One Saturday in April, I attended a rather brilliant one-day conference at Anglia Ruskin University here in Cambridge, on the subject of ‘Ruskin the Educator’. The tone of the gathering can be indicated by the hissing which greeted a mention of the film ‘Effie Gray’: I haven’t seen it, but I thought that Ruskin was completely unfairly portrayed in the otherwise excellent and moving ‘Mr Turner’, so I imagine that the purported rendition of his marriage and its disintegration was probably even more unkind to the poor man.

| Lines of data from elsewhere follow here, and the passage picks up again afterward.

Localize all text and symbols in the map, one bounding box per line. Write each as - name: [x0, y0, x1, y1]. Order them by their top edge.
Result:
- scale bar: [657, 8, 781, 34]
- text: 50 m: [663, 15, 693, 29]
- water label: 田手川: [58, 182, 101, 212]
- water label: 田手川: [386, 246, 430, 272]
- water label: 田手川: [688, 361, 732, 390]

Anyway, at ARU I was very pleased to meet Sarah Quill, the author of Ruskin’s Venice: The Stones Revisited, and to see a copy of the second edition (since published), which has even more of her wonderful photographs. We meditated on the usefulness of having The Stones of Venice on a Kindle rather than as the three chunky volumes of the Library Edition to be lugged from place to place, but during my visit at the end of the month I had neither, and just had to make the best of it.

The other view from ‘our’ balcony – lacking the characteristic sight of me with a book and a glass of wine
It’s a fairly pointless exercise to consider what Ruskin would or would not enjoy about twenty-first-century Venice, not least because he specialised in self-contradiction: ‘I am never satisfied that I have handled a subject properly till I have contradicted myself at least three times.’ Would he object to the hordes of tourists crowding the streets between the Accademia bridge and San Marco, or would he welcome the social changes that enable such very large numbers of people from all over the world to admire the most beautiful city in the world? Probably, and possibly???

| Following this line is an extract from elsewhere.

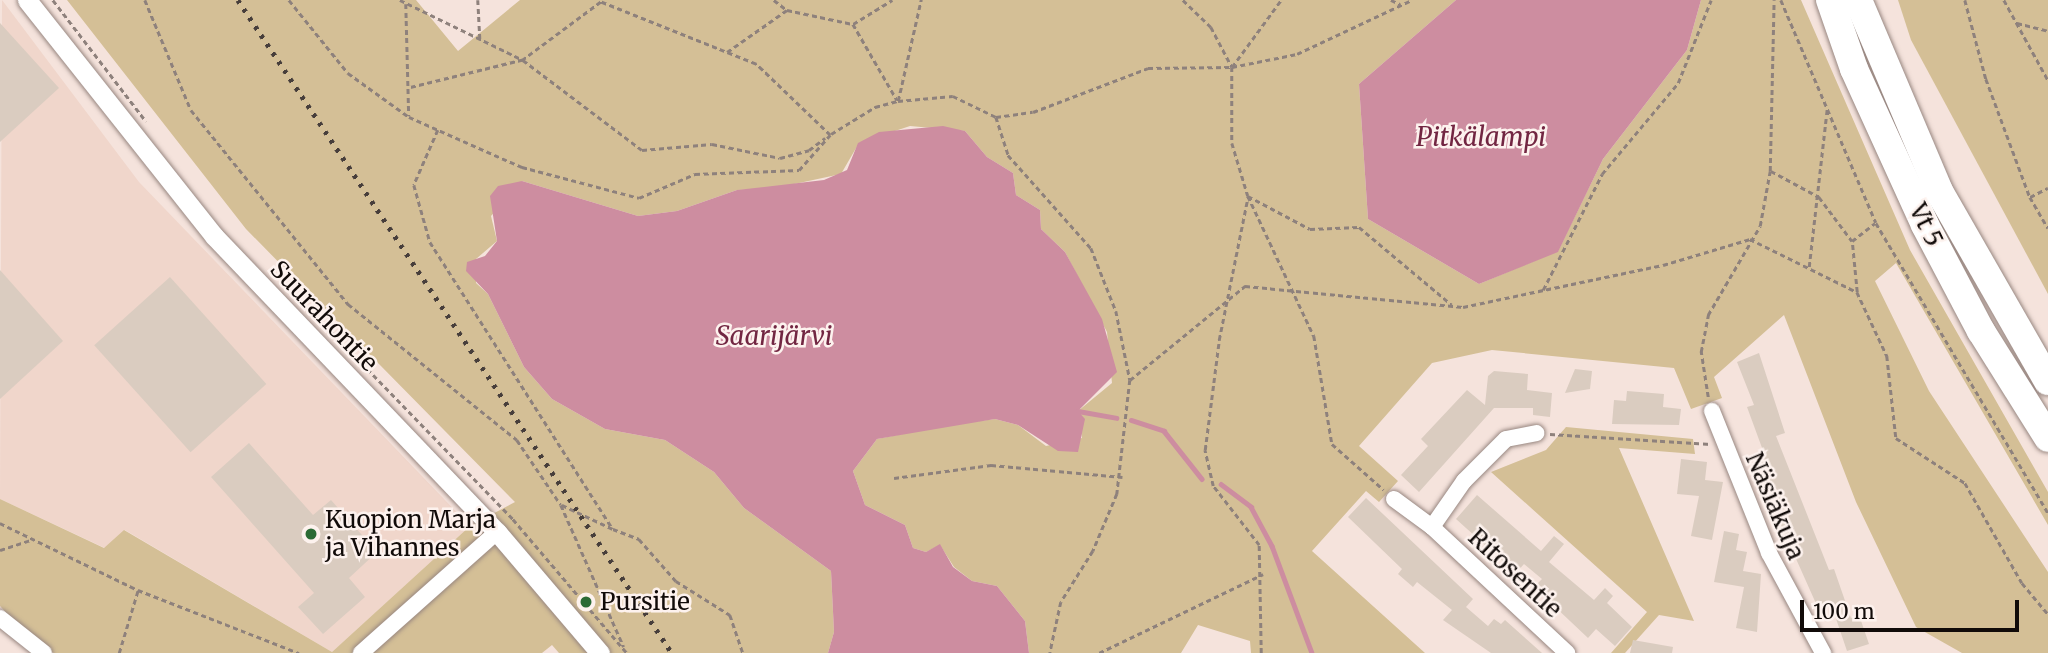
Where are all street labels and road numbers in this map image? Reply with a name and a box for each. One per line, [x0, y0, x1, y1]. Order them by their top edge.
street label: Vt 5 [1903, 199, 1949, 251]
street label: Suurahontie [264, 255, 384, 377]
street label: Näsiäkuja [1740, 448, 1810, 564]
street label: Ritosentie [1462, 523, 1568, 623]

Would he approve of the Biennale (just opened)? I suspect (on the basis of experience over the last few years) that he would not enjoy all of the exhibits, which often cannot summon even the taste, craft and skill necessary to fling a pot of paint in the public’s face. On the other hand, the venues outside the (ludicrously expensive) Biennale gardens enable one to access palazzi and churches which are not always open to the public, and one can ignore the stuff on the walls and floors without too much difficulty.

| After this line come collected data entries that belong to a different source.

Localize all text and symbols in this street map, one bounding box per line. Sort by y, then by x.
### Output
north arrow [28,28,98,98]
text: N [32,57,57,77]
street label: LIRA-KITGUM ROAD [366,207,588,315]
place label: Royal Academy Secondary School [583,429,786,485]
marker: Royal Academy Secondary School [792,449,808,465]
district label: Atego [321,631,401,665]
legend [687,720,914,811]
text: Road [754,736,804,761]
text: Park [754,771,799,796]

Ruskin might well have appreciated the well-judged skit currently on view in the windows of some shops in Via Garibaldi: the pretentiousness of much Biennale curatorial comment is well captured…
I would like to think that he would have appreciated the craft of the Finnish designers whose works are on display in the glass museum on S. Giorgio Maggiore.
I know (though I can’t locate the reference) that he loathed – absolutely understandably – the appalling replacement mosaics on the lunettes of St Mark’s.
However, I hope he would have approved of the restoration of Ca’ d’Oro, in spite of his view that ‘It is impossible, as impossible as to raise the dead, to restore anything that has ever been great or beautiful in architecture.’ The industrialist Baron Giorgio Franchetti’s design for the floor of the courtyard was derived from the floors of the duomo at Torcello and Ss Maria e Donato at Murano, and he did lay much of it with his own hands, thus answering Ruskin: ‘I believe the right question to ask, respecting all ornament, is simply this; was it done with enjoyment, was the carver happy while he was about it?’
And, also on restoration, what would he have thought about the decaying bricks of Venice: leave them to crumble further?
He would have enjoyed the small flowers everywhere, and probably sketched some of them.
And it is safe to say that he would have rejoiced in the wonderful detail of the Carpaccios in the Accademia:
But what would he have thought of the current project to clean and restore the St Ursula sequence?